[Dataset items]
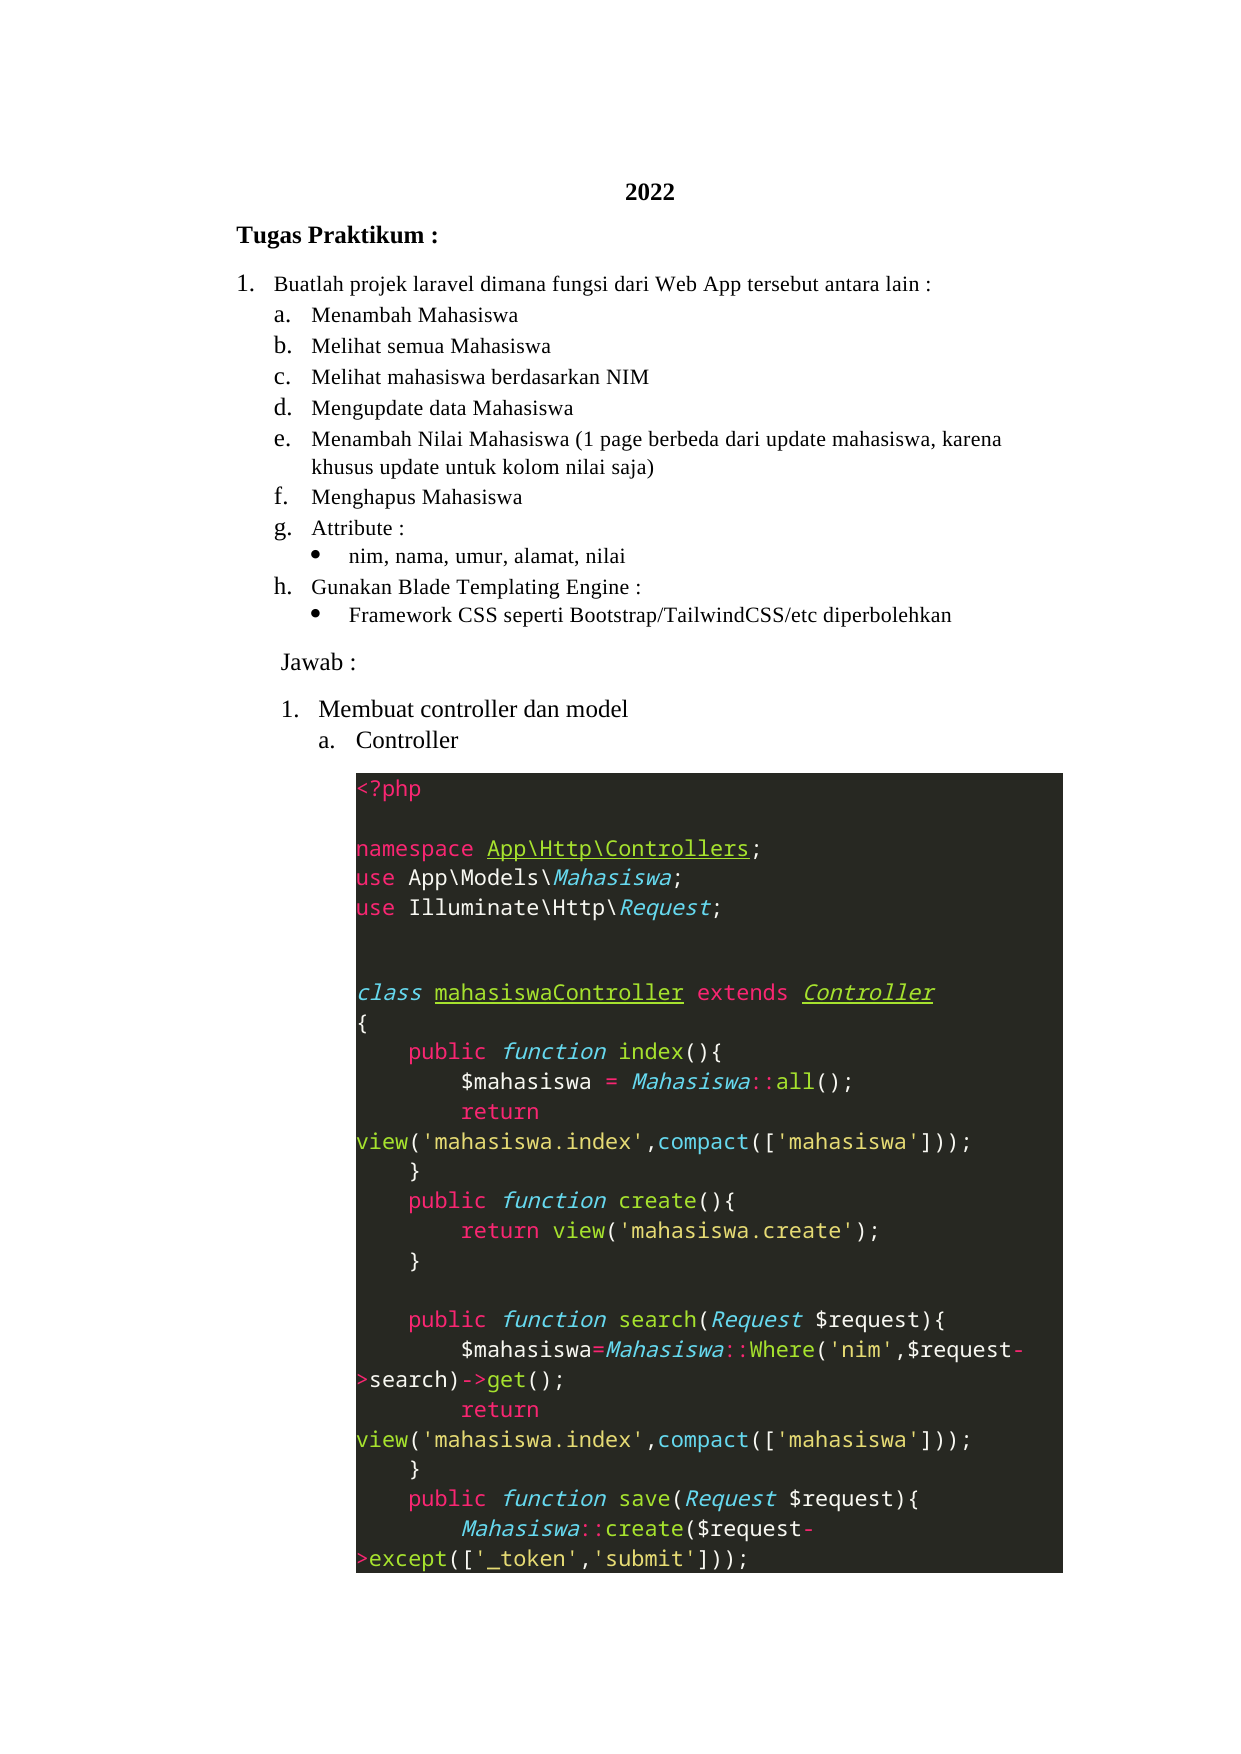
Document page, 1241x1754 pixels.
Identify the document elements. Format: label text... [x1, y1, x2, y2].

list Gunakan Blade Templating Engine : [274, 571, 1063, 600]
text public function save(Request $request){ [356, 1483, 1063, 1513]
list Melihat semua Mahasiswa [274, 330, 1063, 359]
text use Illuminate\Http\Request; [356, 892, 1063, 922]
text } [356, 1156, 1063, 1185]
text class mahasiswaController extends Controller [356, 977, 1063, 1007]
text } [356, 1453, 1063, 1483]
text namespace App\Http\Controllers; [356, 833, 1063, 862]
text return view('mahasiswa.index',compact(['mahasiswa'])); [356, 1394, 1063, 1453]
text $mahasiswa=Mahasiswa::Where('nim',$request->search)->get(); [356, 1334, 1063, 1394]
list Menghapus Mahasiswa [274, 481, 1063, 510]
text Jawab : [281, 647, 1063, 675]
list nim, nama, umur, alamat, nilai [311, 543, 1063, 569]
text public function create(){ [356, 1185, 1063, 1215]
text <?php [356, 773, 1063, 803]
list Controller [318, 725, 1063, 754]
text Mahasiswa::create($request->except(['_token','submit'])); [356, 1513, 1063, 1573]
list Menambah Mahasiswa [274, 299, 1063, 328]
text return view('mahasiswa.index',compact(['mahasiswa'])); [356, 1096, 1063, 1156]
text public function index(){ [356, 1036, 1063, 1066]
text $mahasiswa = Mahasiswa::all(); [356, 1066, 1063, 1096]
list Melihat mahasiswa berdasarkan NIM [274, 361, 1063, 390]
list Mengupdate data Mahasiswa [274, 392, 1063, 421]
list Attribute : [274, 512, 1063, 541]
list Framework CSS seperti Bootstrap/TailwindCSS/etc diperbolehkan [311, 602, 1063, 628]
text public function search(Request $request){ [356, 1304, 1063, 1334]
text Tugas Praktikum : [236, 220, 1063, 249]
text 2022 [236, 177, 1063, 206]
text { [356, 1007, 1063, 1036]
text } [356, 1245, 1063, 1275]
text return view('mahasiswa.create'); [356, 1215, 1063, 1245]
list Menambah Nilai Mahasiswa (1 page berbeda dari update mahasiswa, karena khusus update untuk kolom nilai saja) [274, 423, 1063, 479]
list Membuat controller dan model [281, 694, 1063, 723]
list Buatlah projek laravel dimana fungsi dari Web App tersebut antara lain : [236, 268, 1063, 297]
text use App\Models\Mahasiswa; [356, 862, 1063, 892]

## YOUR OBJECTIVE
Your reply should hold only the records, duplicated exactly, without any image.

## SOLUTION TO THIS PROBLEM
Document page, 1241x1754 pixels.
Identify the document elements. Format: label text... [x1, y1, x2, y2].

list Gunakan Blade Templating Engine : [274, 571, 1063, 600]
text public function save(Request $request){ [356, 1483, 1063, 1513]
list Melihat semua Mahasiswa [274, 330, 1063, 359]
text use Illuminate\Http\Request; [356, 892, 1063, 922]
text } [356, 1156, 1063, 1185]
text class mahasiswaController extends Controller [356, 977, 1063, 1007]
text } [356, 1453, 1063, 1483]
text namespace App\Http\Controllers; [356, 833, 1063, 862]
text return view('mahasiswa.index',compact(['mahasiswa'])); [356, 1394, 1063, 1453]
text $mahasiswa=Mahasiswa::Where('nim',$request->search)->get(); [356, 1334, 1063, 1394]
list Menghapus Mahasiswa [274, 481, 1063, 510]
text Jawab : [281, 647, 1063, 675]
list nim, nama, umur, alamat, nilai [311, 543, 1063, 569]
text public function create(){ [356, 1185, 1063, 1215]
text <?php [356, 773, 1063, 803]
list Controller [318, 725, 1063, 754]
text Mahasiswa::create($request->except(['_token','submit'])); [356, 1513, 1063, 1573]
list Menambah Mahasiswa [274, 299, 1063, 328]
text return view('mahasiswa.index',compact(['mahasiswa'])); [356, 1096, 1063, 1156]
text public function index(){ [356, 1036, 1063, 1066]
text $mahasiswa = Mahasiswa::all(); [356, 1066, 1063, 1096]
list Melihat mahasiswa berdasarkan NIM [274, 361, 1063, 390]
list Mengupdate data Mahasiswa [274, 392, 1063, 421]
list Attribute : [274, 512, 1063, 541]
list Framework CSS seperti Bootstrap/TailwindCSS/etc diperbolehkan [311, 602, 1063, 628]
text public function search(Request $request){ [356, 1304, 1063, 1334]
text Tugas Praktikum : [236, 220, 1063, 249]
text 2022 [236, 177, 1063, 206]
text { [356, 1007, 1063, 1036]
text } [356, 1245, 1063, 1275]
text return view('mahasiswa.create'); [356, 1215, 1063, 1245]
list Menambah Nilai Mahasiswa (1 page berbeda dari update mahasiswa, karena khusus update untuk kolom nilai saja) [274, 423, 1063, 479]
list Membuat controller dan model [281, 694, 1063, 723]
list Buatlah projek laravel dimana fungsi dari Web App tersebut antara lain : [236, 268, 1063, 297]
text use App\Models\Mahasiswa; [356, 862, 1063, 892]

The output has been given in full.